Giudicessi John R, Kapplinger Jamie D, Tester David J, Alders Marielle, Salisbury Benjamin A, Wilde Arthur A M, Ackerman Michael J
Department of Medicine/Division of Cardiovascular Diseases, Mayo Clinic, 200 First Street SW, Rochester, MN 55905, USA.
Circ Cardiovasc Genet. 2012 Oct 1;5(5):519-28. doi: 10.1161/CIRCGENETICS.112.963785. Epub 2012 Sep 4.
Hundreds of nonsynonymous single nucleotide variants (nsSNVs) have been identified in the 2 most common long-QT syndrome-susceptibility genes (KCNQ1 and KCNH2). Unfortunately, an ≈3%
and KCNH2 nsSNVs amongst healthy individuals complicates the ability to distinguish rare pathogenic mutations from similarly rare yet presumably innocuous variants.
In this study, 4 tools [(1) conservation across species, (2) Grantham values, (3) sorting intolerant from tolerant, and (4) polymorphism phenotyping] were used to predict pathogenic or benign status for nsSNVs identified across 388 clinically definite long-QT syndrome cases and 1344 ostensibly healthy controls. From these data, estimated predictive values were determined for each tool independently, in concert with previously published protein topology-derived estimated predictive values, and synergistically when ≥3 tools were in agreement. Overall, all 4 tools displayed a statistically significant ability to distinguish between case-derived and control-derived nsSNVs in KCNQ1, whereas each tool, except Grantham values, displayed a similar ability to differentiate KCNH2 nsSNVs. Collectively, when at least 3 of the 4 tools agreed on the pathogenic status of C-terminal nsSNVs located outside the KCNH2/Kv11.1 cyclic nucleotide-binding domain, the topology-specific estimated predictive value improved from 56% to 91%.
Although in silico prediction tools should not be used to predict independently the pathogenicity of a novel, rare nSNV, our results support the potential clinical use of the synergistic utility of these tools to enhance the classification of nsSNVs, particularly for Kv11.1's difficult to interpret C-terminal region.

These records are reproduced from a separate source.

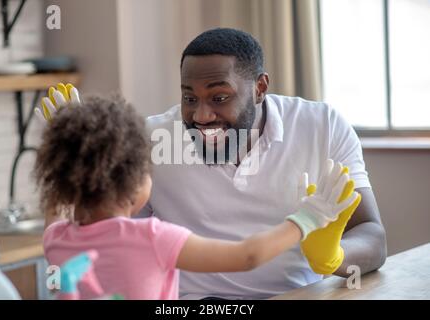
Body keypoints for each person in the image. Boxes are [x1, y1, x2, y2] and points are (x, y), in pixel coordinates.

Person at [36, 27, 386, 300]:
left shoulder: (322, 125)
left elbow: (373, 235)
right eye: (189, 97)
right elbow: (108, 229)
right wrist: (85, 147)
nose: (202, 115)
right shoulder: (148, 138)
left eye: (220, 97)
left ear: (260, 87)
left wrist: (334, 257)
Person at [36, 95, 358, 300]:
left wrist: (70, 140)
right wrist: (307, 218)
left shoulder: (56, 240)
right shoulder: (152, 238)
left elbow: (58, 201)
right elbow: (247, 256)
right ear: (136, 187)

在两种最常见的长QT综合征易感基因(KCNQ1和KCNH2)中已鉴定出数百个非同义单核苷酸变异(nsSNV)。遗憾的是,健康个体中约3%的KCNQ1和KCNH2 nsSNV使得区分罕见致病突变与同样罕见但可能无害的变异变得复杂。
在本研究中,使用4种工具[(1)跨物种保守性,(2)格兰瑟姆值,(3)从耐受中筛选不耐受,以及(4)多态性表型分析]来预测388例临床确诊的长QT综合征病例和1344名表面健康对照中鉴定出的nsSNV的致病或良性状态。根据这些数据,分别确定每种工具的估计预测值,与先前发表的基于蛋白质拓扑结构的估计预测值协同使用,当≥3种工具一致时协同使用。总体而言,所有4种工具在区分KCNQ1中病例来源和对照来源的nsSNV方面均显示出统计学上的显著能力,而除格兰瑟姆值外的每种工具在区分KCNH2 nsSNV方面均显示出类似能力。总体而言,当4种工具中的至少3种对位于KCNH2/Kv11.1环核苷酸结合域外的C末端nsSNV的致病状态达成一致时,拓扑结构特异性估计预测值从56%提高到91%。
虽然不应使用计算机预测工具独立预测新型罕见nSNV的致病性,但我们的结果支持这些工具协同使用在临床上的潜在用途,以加强nsSNV的分类,特别是对于Kv11.1难以解释的C末端区域。